The Freddy Mourns KXGO's Demise
All good things must come to an end but I still can't get used to radio station KXGO being gone. I enjoyed having it as an alternative when my usual stations, KHSU and KMUD, go on the geek. Both of them switch to goofy stuff at the same time on weekends so I'd usually switch to KXGO until Monday.
Been working the dial to find a suitable substitute. All the stations I've been finding just don't cut it. The wife listens to 95.5FM and suggested that one, but that's all San Francisco music. Hate that stuff.
Anyone have any suggestions?
12 Comments:
What is San Francisco music?
Kinda hard to explain in writing. Even hard to explain in person as the wife doesn't understand it, either.
It's the type of music you have in the back of your head when you have a bad hangover.
The kind of music that sounds like it came from The Borg- thousands of voices in the background singing to the thousands of Borg- like residents of the Bay Area.
I noticed it some years ago, while driving to San Francisco. Once you get past Cloverdale there isn't much in the way of good radio. I'd be all burned out from the long drive and the vast majority of the music I'd find made me feel as I was in the midst of a bad hangover. I was burned out and hearing that music again, but on the radio.
San Francisco Music. Hard to explain. I guess you just have to feel it.
1. Buy an Internet radio.
2. Open a free Pandora account.
3. Listen to music you like all of the time.
Here's the one I use. There are less expensive options. It also pulls the Internet feeds of radio stations, starting with the ones local to you. Pretty much every radio station is on the Internet today.
http://www.amazon.com/Grace-Digital-3-5-Inch-Display-GDI-IRC6000/dp/B004YI9NTS/
I think I kind of know what you mean. In a big market like that, the available frequencies are almost completely dominated by lowest-common-denominator commercialized crapola. Different genres, but each station only plays one genre, and mostly just the most currently popular stuff in each genre.
Now there are some radio stations down there that play a more interesting mix, but you have to wade through a lot more crap to find them. In Humboldt we are lucky in the sense that not only do we have some diverse, eclectic radio shows, we also have a whole lot fewer crappy stations to wade through in between.
I enjoy local radio with real people behind it that talk about local things at least some of the time. It's always a relief to get to the area around Hopland when heading north from S.F. where you can pick up Mendocino local radio. One of them is like a sister station to KMUD. KZYX?
But, truth be told, wasn't KXGO one of those syndicated stations? Not sure if that was the one that had the generic djs on it that would speak of generic things that anybody in the country could supposedly relate to, like the olympics and such.
I just appreciated the oldies they played- despite them playing some of the same stuff over and over- and it was nice to have available when KHSU and KMUD geek out with their weekend programming.
If I don't hear anything I'm interested in listening to on KMUD or KHSU I check out KHUM. Usually one of the three will have something worth listening to, and since they all play a pretty wide variety of stuff, even if there's nothing great on any of them at a given moment, it won't be long before there is.
im with you.
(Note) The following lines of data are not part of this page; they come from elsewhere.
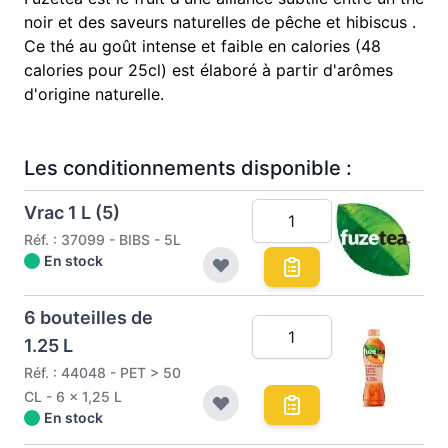
noir et des saveurs naturelles de pêche et hibiscus .
Ce thé au goût intense et faible en calories (48
calories pour 25cl) est élaboré à partir d'arômes
d'origine naturelle.
Les conditionnements disponible :
Vrac 1 L (5)
Réf. : 37099 - BIBS - 5L
En stock
6 bouteilles de
1.25 L
Réf. : 44048 - PET > 50
CL - 6 x 1,25 L
En stock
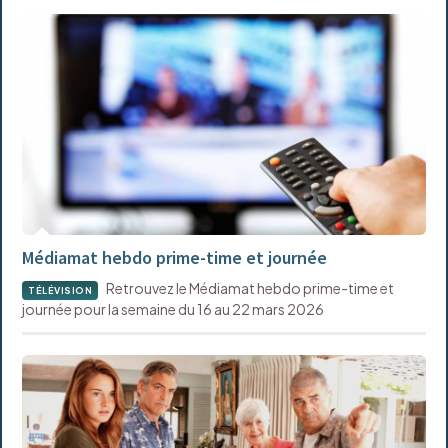
Médiamat hebdo prime-time et journée
Retrouvez le Médiamat hebdo prime-time et
TÉLÉVISION
journée pour la semaine du 16 au 22 mars 2026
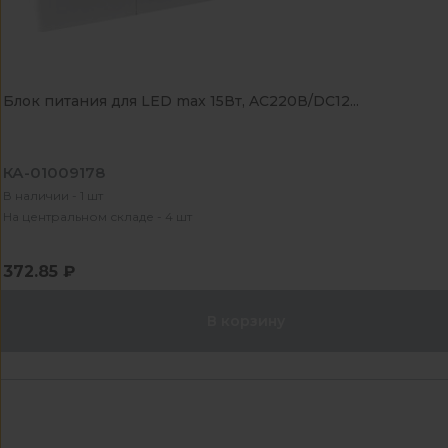
Блок питания для LED max 15Вт, AC220В/DC12...
КА-01009178
В наличии - 1 шт
На центральном складе - 4 шт
372.85 ₽
В корзину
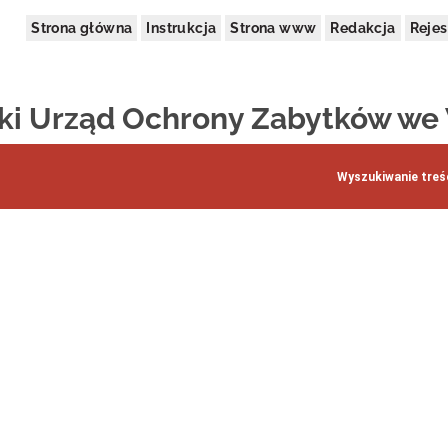
Strona główna
Instrukcja
Strona www
Redakcja
Rejes
i Urząd Ochrony Zabytków we
Wyszukiwanie treśc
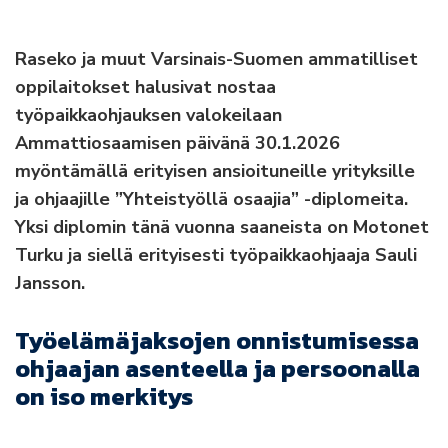
Raseko ja muut Varsinais-Suomen ammatilliset
oppilaitokset halusivat nostaa
työpaikkaohjauksen valokeilaan
Ammattiosaamisen päivänä 30.1.2026
myöntämällä erityisen ansioituneille yrityksille
ja ohjaajille ”Yhteistyöllä osaajia” -diplomeita.
Yksi diplomin tänä vuonna saaneista on Motonet
Turku ja siellä erityisesti työpaikkaohjaaja Sauli
Jansson.
Työelämäjaksojen onnistumisessa
ohjaajan asenteella ja persoonalla
on iso merkitys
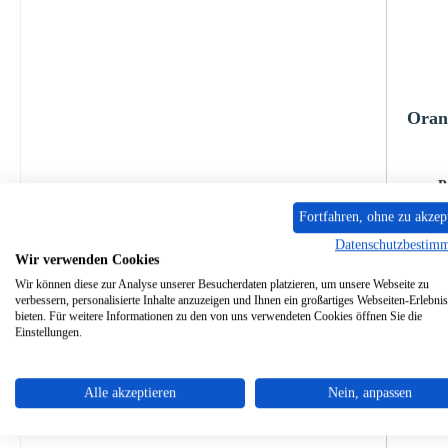
Orani
P
Fortfahren, ohne zu akzep
Sofo
Datenschutzbestim
Wir verwenden Cookies
Wir können diese zur Analyse unserer Besucherdaten platzieren, um unsere Webseite zu
verbessern, personalisierte Inhalte anzuzeigen und Ihnen ein großartiges Webseiten-Erlebnis
bieten. Für weitere Informationen zu den von uns verwendeten Cookies öffnen Sie die
Einstellungen.
Alle akzeptieren
Nein, anpassen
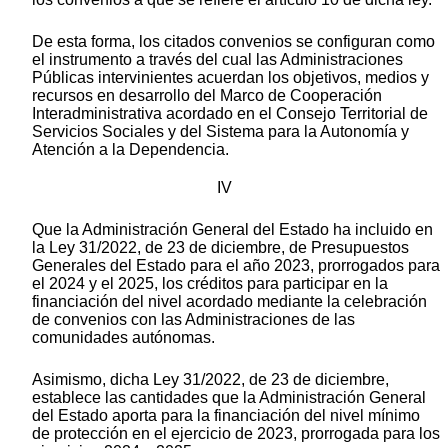
De esta forma, los citados convenios se configuran como
el instrumento a través del cual las Administraciones
Públicas intervinientes acuerdan los objetivos, medios y
recursos en desarrollo del Marco de Cooperación
Interadministrativa acordado en el Consejo Territorial de
Servicios Sociales y del Sistema para la Autonomía y
Atención a la Dependencia.
IV
Que la Administración General del Estado ha incluido en
la Ley 31/2022, de 23 de diciembre, de Presupuestos
Generales del Estado para el año 2023, prorrogados para
el 2024 y el 2025, los créditos para participar en la
financiación del nivel acordado mediante la celebración
de convenios con las Administraciones de las
comunidades autónomas.
Asimismo, dicha Ley 31/2022, de 23 de diciembre,
establece las cantidades que la Administración General
del Estado aporta para la financiación del nivel mínimo
de protección en el ejercicio de 2023, prorrogada para los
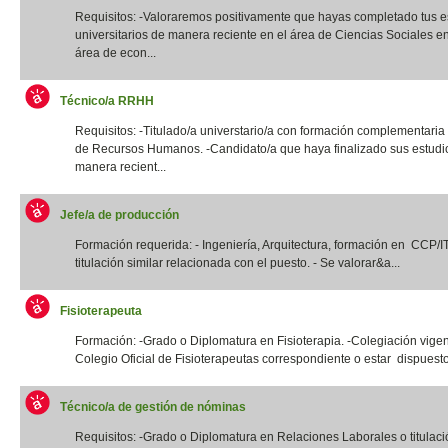
Requisitos: -Valoraremos positivamente que hayas completado tus e
universitarios de manera reciente en el área de Ciencias Sociales e
área de econ...
Técnico/a RRHH
Requisitos: -Titulado/a universtario/a con formación complementaria
de Recursos Humanos. -Candidato/a que haya finalizado sus estudi
manera recient...
Jefe/a de producción
Formación requerida: - Ingeniería, Arquitectura, formación en CCP/
titulación similar relacionada con el puesto. - Se valorar&a...
Fisioterapeuta
Formación: -Grado o Diplomatura en Fisioterapia. -Colegiación vigen
Colegio Oficial de Fisioterapeutas correspondiente o estar dispuesto
Técnico/a de gestión de nóminas
Requisitos: -Grado o Diplomatura en Relaciones Laborales o titulació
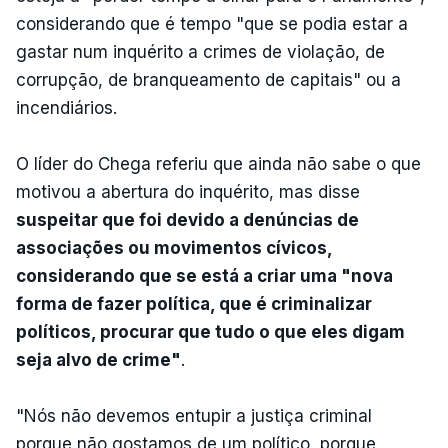
considerando que é tempo "que se podia estar a
gastar num inquérito a crimes de violação, de
corrupção, de branqueamento de capitais" ou a
incendiários.
O líder do Chega referiu que ainda não sabe o que
motivou a abertura do inquérito, mas disse
suspeitar que foi devido a denúncias de
associações ou movimentos cívicos,
considerando que se está a criar uma "nova
forma de fazer política, que é criminalizar
políticos, procurar que tudo o que eles digam
seja alvo de crime"
.
"Nós não devemos entupir a justiça criminal
porque não gostamos de um político, porque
I miss kxgo it was my go to station. its country at work and im good with that. but at home it was kxgo. classic rock and im still trying to adjust.
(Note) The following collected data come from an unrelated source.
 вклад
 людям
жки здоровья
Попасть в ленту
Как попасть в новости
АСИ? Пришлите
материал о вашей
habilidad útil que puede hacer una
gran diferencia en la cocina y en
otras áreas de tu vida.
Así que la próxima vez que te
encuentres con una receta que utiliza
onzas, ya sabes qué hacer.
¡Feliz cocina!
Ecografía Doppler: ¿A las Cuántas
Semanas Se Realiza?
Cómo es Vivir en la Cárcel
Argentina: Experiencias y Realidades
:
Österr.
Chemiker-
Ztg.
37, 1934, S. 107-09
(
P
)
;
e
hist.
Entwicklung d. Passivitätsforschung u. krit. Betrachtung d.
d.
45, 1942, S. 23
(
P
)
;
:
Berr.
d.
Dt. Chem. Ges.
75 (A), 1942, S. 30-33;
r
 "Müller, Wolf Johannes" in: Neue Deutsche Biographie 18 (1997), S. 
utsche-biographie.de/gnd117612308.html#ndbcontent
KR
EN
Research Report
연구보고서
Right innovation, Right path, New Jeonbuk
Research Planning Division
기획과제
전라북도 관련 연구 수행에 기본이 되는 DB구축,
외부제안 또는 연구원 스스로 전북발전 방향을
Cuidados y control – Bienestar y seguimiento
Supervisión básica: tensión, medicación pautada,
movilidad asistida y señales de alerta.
I am a KMUD programmer who does the World Beat Show on Sunday afternoons. It's 2 1/2 hrs of dance music from Africa and Caribbean and beyond. Never have I or anyone I know consider this "goofy" music.......
Leave it to me to be different then because I don't like it. And I didn't call it "goofy". I wrote, "on the geek".
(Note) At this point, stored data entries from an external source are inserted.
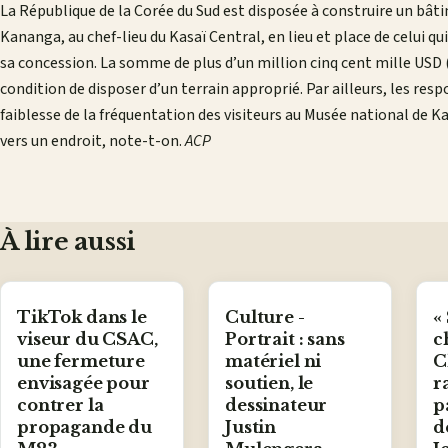
La République de la Corée du Sud est disposée à construire un bâ
Kananga, au chef-lieu du Kasaï Central, en lieu et place de celui qui
sa concession. La somme de plus d’un million cinq cent mille USD (
condition de disposer d’un terrain approprié. Par ailleurs, les res
faiblesse de la fréquentation des visiteurs au Musée national de Ka
vers un endroit, note-t-on.
ACP
À lire aussi
TikTok dans le
Culture -
«
viseur du CSAC,
Portrait : sans
c
une fermeture
matériel ni
C
envisagée pour
soutien, le
r
contrer la
dessinateur
p
propagande du
Justin
d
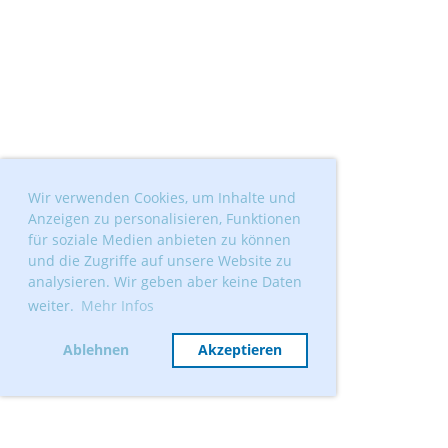
Wir verwenden Cookies, um Inhalte und
Anzeigen zu personalisieren, Funktionen
für soziale Medien anbieten zu können
und die Zugriffe auf unsere Website zu
analysieren. Wir geben aber keine Daten
weiter.
Mehr Infos
Ablehnen
Akzeptieren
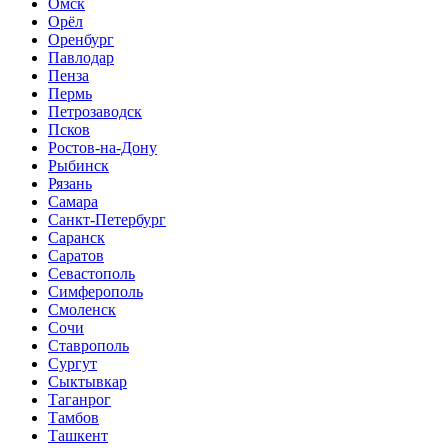
Омск
Орёл
Оренбург
Павлодар
Пенза
Пермь
Петрозаводск
Псков
Ростов-на-Дону
Рыбинск
Рязань
Самара
Санкт-Петербург
Саранск
Саратов
Севастополь
Симферополь
Смоленск
Сочи
Ставрополь
Сургут
Сыктывкар
Таганрог
Тамбов
Ташкент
Hey, at least I didn't call it San Francisco Music.
If you're looking for a Classic Rock format, You should tune in 100.3 The Point. It tends to lean toward artists who are Baby Boomer Rock that arrived in the 1960's and continued through the 80's like, say, Neil Young or Tom Petty, but they play more than just the hits with deeper album cuts at times. For instance, they may play Ted Nugent like KXGO, but will also play his earlier band, The Amboy Dukes. And, the DJ's are local and not syndicated like most of the KXGO personalities.
Yes, I miss KXGO, too. But, I'm guessing the listenership was too low to make advertising revenue worth paying for it.
Thanks. I'll look up The Point. Seems to me I used to listen to that station years ago.
Speaking of San Francisco Music, I stumbled on to a solid three hours of it yesterday afternoon.
Went out to the garage about 3:30pm, turned on the radio and right about where KXGO used to be I found KSLG. I decided I'd try that for a bit. Wow! SFM from the start. The first song I listened to, Hear Me, was classic SFM.
After that it was SFM over and over. I was fixated on it trying to come up with a description of SFM all could understand. I never got there.
I was fascinated at how listening to that music took me back to the fatigue and hangover feeling of driving through Santa Rosa on the way to San Francisco. I hoped the time would pass quickly so I could end the trip.